“They are losing their lives, they are sick, hungry, exhausted, holding families together despite their constant fear and loss,” said Maryse Guimond, speaking from Jerusalem to journalists at UN Headquarters in New York.
Ms. Guimond recently concluded a weeklong mission to Gaza – a place she has visited more than 50 times in her six years in the job, including after previous escalations.
This time, she was not prepared for “the total destruction and inhumanity” that she saw.
War ‘embedded’ on women’s faces and bodies
“What I witnessed defied my worst fears for the women and girls I have been working with for so many years,” she said. “It was unbearable to witness the daily escalation of violence and destruction of a war on women, with no end in sight.”
The UN Women Representative said she entered a world of devastation and total deprivation when the fence at the Kerem Shalom border crossing closed behind her.
“I cannot underline enough the impact that this war has had on women and girls. I barely recognized women who I knew before the war. The last nine months is embedded on their faces, on their bodies.”
Death, displacement, deprivation
Ms. Guimond explained that Gaza is “a war on women” simply because of the numbers who have been killed and injured, and the overall level of devastation that women there are facing.
“We have never seen this before,” she said.
More than 10,000 women have been killed since the start of hostilities on 7 October 2023, following the brutal Hamas-led attacks against Israel in which some 1,200 nationals and foreigners were killed and another 250 taken hostage.
Conditions in the enclave are dire. More than half a million women “are severely hungry, eating the last and the least of their families, skipping meals and not eating healthy foods for months and months,” she said, citing UN Women data.
Furthermore, people are “living in overcrowded spaces, where infectious diseases are much more rampant”. Because there is no water, women have been forced to shave their heads to avoid infections.
Pregnant women ‘fearful’
“I could not recognize the Gaza I knew,” Ms. Guimond said. “Homes, hospitals, shops, schools, universities have been destroyed. Crowds of men, women, children trying to survive and in makeshift tents and overcrowded shelters surrounded by rubble and total destruction.”

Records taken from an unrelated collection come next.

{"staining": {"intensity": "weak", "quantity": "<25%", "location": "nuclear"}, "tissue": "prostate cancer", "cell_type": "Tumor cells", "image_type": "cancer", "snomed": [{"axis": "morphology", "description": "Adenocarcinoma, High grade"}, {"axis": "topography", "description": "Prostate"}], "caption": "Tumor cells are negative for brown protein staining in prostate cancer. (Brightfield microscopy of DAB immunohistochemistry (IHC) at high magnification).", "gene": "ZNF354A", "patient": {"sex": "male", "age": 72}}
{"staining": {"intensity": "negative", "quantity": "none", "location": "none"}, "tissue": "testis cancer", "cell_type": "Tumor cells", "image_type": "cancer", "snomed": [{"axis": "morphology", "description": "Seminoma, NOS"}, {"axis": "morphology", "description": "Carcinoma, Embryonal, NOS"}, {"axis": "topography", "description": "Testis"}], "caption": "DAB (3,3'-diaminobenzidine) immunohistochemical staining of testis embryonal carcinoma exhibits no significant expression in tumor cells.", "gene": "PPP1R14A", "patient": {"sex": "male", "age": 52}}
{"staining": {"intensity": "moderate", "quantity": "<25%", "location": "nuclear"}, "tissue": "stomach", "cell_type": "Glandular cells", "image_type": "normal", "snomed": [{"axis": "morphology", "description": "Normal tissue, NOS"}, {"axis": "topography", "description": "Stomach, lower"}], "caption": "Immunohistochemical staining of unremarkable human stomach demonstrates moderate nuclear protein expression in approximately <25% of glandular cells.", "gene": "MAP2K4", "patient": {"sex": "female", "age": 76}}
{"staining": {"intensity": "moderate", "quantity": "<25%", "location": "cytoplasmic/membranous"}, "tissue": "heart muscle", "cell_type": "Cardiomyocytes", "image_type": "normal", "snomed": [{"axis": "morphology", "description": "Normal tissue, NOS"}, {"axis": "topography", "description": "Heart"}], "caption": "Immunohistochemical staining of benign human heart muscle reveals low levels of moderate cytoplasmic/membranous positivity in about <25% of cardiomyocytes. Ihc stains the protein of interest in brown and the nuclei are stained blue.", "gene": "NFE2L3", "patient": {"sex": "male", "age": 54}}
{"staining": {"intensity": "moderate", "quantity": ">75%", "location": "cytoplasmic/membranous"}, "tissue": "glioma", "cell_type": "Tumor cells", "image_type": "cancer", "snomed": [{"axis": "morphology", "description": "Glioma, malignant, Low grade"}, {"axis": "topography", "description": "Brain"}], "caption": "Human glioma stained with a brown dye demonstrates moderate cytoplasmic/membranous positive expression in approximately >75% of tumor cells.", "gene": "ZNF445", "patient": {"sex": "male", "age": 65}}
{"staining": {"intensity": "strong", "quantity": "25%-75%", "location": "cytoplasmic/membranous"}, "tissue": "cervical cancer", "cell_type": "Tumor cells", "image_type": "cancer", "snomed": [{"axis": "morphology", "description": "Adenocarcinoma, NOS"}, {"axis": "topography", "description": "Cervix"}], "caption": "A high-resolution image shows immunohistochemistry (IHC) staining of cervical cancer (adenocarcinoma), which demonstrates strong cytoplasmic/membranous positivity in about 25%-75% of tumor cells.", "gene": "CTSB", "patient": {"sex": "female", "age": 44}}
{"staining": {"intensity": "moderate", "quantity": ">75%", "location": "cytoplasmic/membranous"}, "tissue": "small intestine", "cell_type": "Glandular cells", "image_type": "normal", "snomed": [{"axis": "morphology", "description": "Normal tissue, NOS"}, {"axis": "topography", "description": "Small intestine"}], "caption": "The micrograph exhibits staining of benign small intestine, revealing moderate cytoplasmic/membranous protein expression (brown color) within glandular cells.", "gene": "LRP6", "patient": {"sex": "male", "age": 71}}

As most hospitals are no longer functioning, access to healthcare and medical treatment is limited.
Asked about the situation of pregnant women, Ms. Guimond replied that “some of them are so fearful of delivering in conditions that they have no control over that we’re hearing that some are actually asking if there’s a way for them to deliver more rapidly.”
‘No safe places’
Since January, UN Women have published several reports on the gender aspects of the Gaza conflict, highlighting how it is “fundamentally a protection crisis for women”.
Gaza has a population of some two million, and 90 per cent have been displaced, including nearly a million women and girls who have been uprooted multiple times in an increasingly shrinking space.
“There are no safe places to be a woman in Gaza,” she said. “They move with no cash, with no possessions, and with no clue how and where they’re going to live. Many women told me that they will not move again as it does not make a difference for their safety or survival.”
Yet in the face of death, disease and displacement, women in Gaza “show remarkable strength and humanity in their struggling to survive, with hope and solidarity amidst the devastation,” she added.
The latest UN Women Gender Alert, published last month, examined how the war is impacting 25 women-led organizations in the occupied Palestinian territory, 18 of which are based in Gaza.
They have over 1,500 personnel who provide shelter site management, hygiene kits, food parcels, psychosocial support, and other essential services, , despite a shortfall in funding.
These organizations need financial support to sustain their efforts, she said. But they also need to see an increase of women’s representation at the decision-making table in every step of the humanitarian assistance – from planning to final delivery – and they need them now.”
Ms. Guimond ended her briefing by echoing the UN’s longstanding call for peace in Gaza, full access for humanitarian aid through the opening of all land crossings into the enclave, an immediate ceasefire and the release of all hostages.